A Covilhã continua a crescer, e a descer. Encosta abaixo, gruas e escavadoras esventram a terra e vão trocando as antigas quintas, pastos e pomares por prédios, estacionamentos e pavilhões. É o progresso, dirão alguns.

Virá agora um retail park, desses que habitualmente as cidades constroem em zonas periféricas e industriais. Por cá, optou-se por permiti-lo na principal porta de entrada da cidade, entre as Alamedas Pêro da Covilhã e da Europa, zona de pouco declive, onde outras opções urbanísticas mais equilibradas podiam ser tomadas.

Mas quis-se então mais um centro comercial, destes onde respiramos ar condicionado nos corredores e tubo de escape nos estacionamentos subterrâneos. Para podermos ter mais grandes lojas, das mesmas marcas multinacionais que colonizaram tantas cidades deste país, tornando-as cada vez mais indistintas e insípidas.

O nome, City Center, já diz muito. Em inglês, como é da moda, porque a língua portuguesa não orgulha e vendemos barata a identidade. E pensando bem, até fará mais sentido uma língua internacional, para sabermos que quando ali entrarmos estaremos no estrangeiro. Compraremos artigos quase sempre importados, daremos o nosso dinheiro a empresas sediadas bem longe e que não deixarão no país os impostos sobre os seus lucros.

Para aliviar ainda mais a carga fiscal e privilegiar este tipo de comércio, o município covilhanense entendeu por bem isentar o consórcio construtor do pagamento do IMT que ficaria no concelho, justificando a benesse com as centenas de empregos que surgirão. Mas será sábio olhar apenas para os postos de trabalho criados, habitualmente de baixa remuneração, sem olhar para o outro lado da moeda, os empregos que ajudará a extinguir? Quanto mais as pessoas comprarem nas grandes superfícies, atraídas tantas vezes pelas pseudo-promoções de artigos inflacionados, menos irão consumir no comércio local, que acabará por fechar. E o pequeno comércio é o que melhor permite vender os produtos regionais, sendo o canal de escoamento de muitos pequenos produtores, podendo suportar assim melhor uma rede económica de proximidade e os empregos a ela associados.
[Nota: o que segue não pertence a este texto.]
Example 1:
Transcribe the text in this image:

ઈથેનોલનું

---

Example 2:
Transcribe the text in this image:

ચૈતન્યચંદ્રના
Curiosamente, na mesma edição do Notícias da Covilhã onde há umas semanas era anunciada a nova borla fiscal municipal, páginas depois era reportada a queixa dos agricultores do distrito, de não conseguirem vender os seus produtos nos hipermercados. Estes são acusados de esmagarem os preços aos produtores locais e darem preferência aos produtos importados, para assim manterem as gigantescas margens de lucro da grande distribuição.

Pois é, isto anda tudo ligado. Ao promover Mercadonas (como se não chegassem já Continente, Lidl, Aldi, Pingo Doce, Intermarché, …), menos mercados verdadeiros teremos, desses onde a fruta cheira mesmo a fruta. Ao optarmos por FNACs, continuaremos sem ter pequenas livrarias independentes. Se escolhermos ter um “City Center” cá em baixo, ainda menos vida de rua e comércio humanizado e de proximidade teremos no centro da cidade.

É pena que a opção de desenvolvimento da Covilhã venha sendo esta, que tão pouco retorno traz à região. Faz lembrar a frase de um responsável municipal que, há uns anos, se orgulhava de sermos a primeira cidade do interior do país a ter dois Mc Donald´s. O que ganhámos, em termos de saúde física, de saúde cívica, com a presença de dois franchisings da cadeia americana de fast-food e da sua comida processada?

Enfim, se as escolhas políticas são estas, restam-nos sempre as nossas escolhas individuais. Tenhamos consciência que os locais onde escolhemos ir e gastar o nosso dinheiro alimentam o estilo de vida que queremos promover e a independência da vida futura que teremos.

Por mim, quando apetecer esse tipo de comida, preferirei subir os becos e ruas íngremes da cidade autêntica, para ir apoiar uma hamburgueria beirã. Enquanto ainda existir.